Die Hochzeitsglocken läuteten nicht alle Tage. Das Sterbeglöcklein verkündete ein trauriges Ereignis, einen Todesfall. Dann wurde der Tote in seinem Heim aufgebahrt und am Abend traf man sich zum gemeinsamen Gebet. In früheren Zeiten dauerte die Nachtwache die ganze Nacht, der Rosenkranz wurde um 20 Uhr, Mitternacht und 3 Uhr in der Früh gebetet.

Sehr hoch war damals auch die Kindersterblichkeit, was an der schlechten medizinischen Versorgung und zum Teil auch an der schlechten Ernährung lag.

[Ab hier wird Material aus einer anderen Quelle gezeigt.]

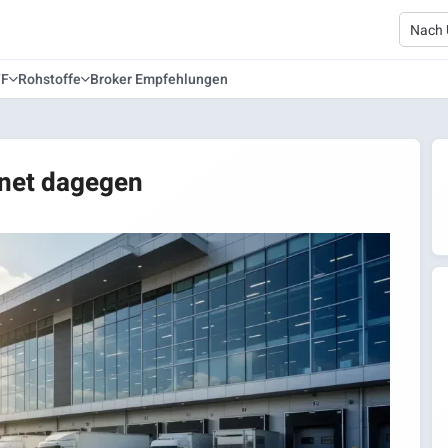
TF
Rohstoffe
Broker Empfehlungen
hnet dagegen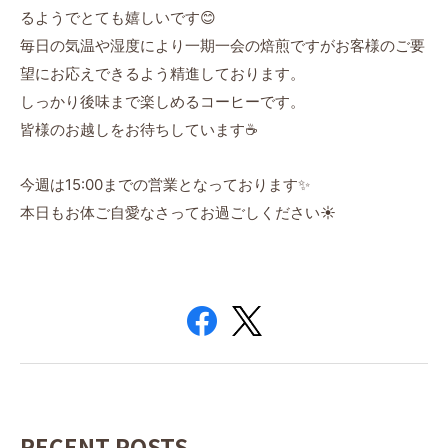
るようでとても嬉しいです😊
毎日の気温や湿度により一期一会の焙煎ですがお客様のご要
望にお応えできるよう精進しております。
しっかり後味まで楽しめるコーヒーです。
皆様のお越しをお待ちしています☕️
今週は15:00までの営業となっております✨
本日もお体ご自愛なさってお過ごしください☀️
RECENT POSTS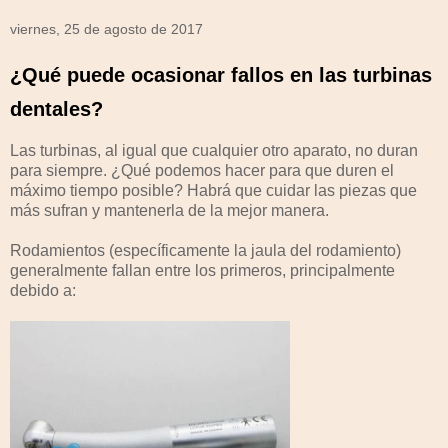
viernes, 25 de agosto de 2017
¿Qué puede ocasionar fallos en las turbinas
dentales?
Las turbinas, al igual que cualquier otro aparato, no duran
para siempre. ¿Qué podemos hacer para que duren el
máximo tiempo posible? Habrá que cuidar las piezas que
más sufran y mantenerla de la mejor manera.
Rodamientos (específicamente la jaula del rodamiento)
generalmente fallan entre los primeros, principalmente
debido a: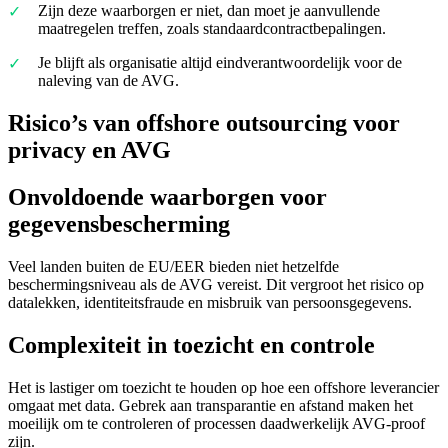
Zijn deze waarborgen er niet, dan moet je aanvullende
maatregelen treffen, zoals standaardcontractbepalingen.
Je blijft als organisatie altijd eindverantwoordelijk voor de
naleving van de AVG.
Risico’s van offshore outsourcing voor
privacy en AVG
Onvoldoende waarborgen voor
gegevensbescherming
Veel landen buiten de EU/EER bieden niet hetzelfde
beschermingsniveau als de AVG vereist. Dit vergroot het risico op
datalekken, identiteitsfraude en misbruik van persoonsgegevens.
Complexiteit in toezicht en controle
Het is lastiger om toezicht te houden op hoe een offshore leverancier
omgaat met data. Gebrek aan transparantie en afstand maken het
moeilijk om te controleren of processen daadwerkelijk AVG-proof
zijn.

Die Eröffnung der Grödner Straße von Waidbruck bis St. Ulrich (1856) bedeutete einen großen Einschnitt in die Wirtschaft des Tales. Die bessere Verbindung zum Eisacktal verstärkte jedoch auch die Einflüsse der Außenwelt und unterwarf Lebensweise und Bräuche im Tal einem raschen Wandel. An jenem denkwürdigen 26. Oktober 1856, dem Tag, an dem das „Thal aufgethan“ wurde, war bereits eine Musikkapelle aus St. Christina anwesend. Mit dieser Erstnennung lässt der Verein seine Tätigkeit beginnen. Es dauerte nicht lange und weitere Vereine prägten das Dorfleben: 1897 wurde die Freiwillige Feuerwehr gegründet. Die Ausrüstung wurde durch eine Geldsammlung und die Veranstaltung einer Lotterie finanziert. Als Feuerwehrhalle diente zunächst eine kleine Garage zwischen Mittelschule und Sakristei, dann das Parterre der Volksschule und anschließend der Anbau neben der Volksschule. Anfangs war die Feuerwehr freilich nur mit sehr bescheidenen Mitteln ausgestattet. 1995 wurde schließlich die Feuerwehrhalle am heutigen Standort eröffnet. Inzwischen sind in der Gemeinde mehrere Chöre (Kirchenchor mit Orchester, Jugendchor, Männerchor Sasslong), Theaterverein, KVW, Caritas, Seniorenclub und zahlreiche sportliche sowie gemeinnützige Vereine tätig.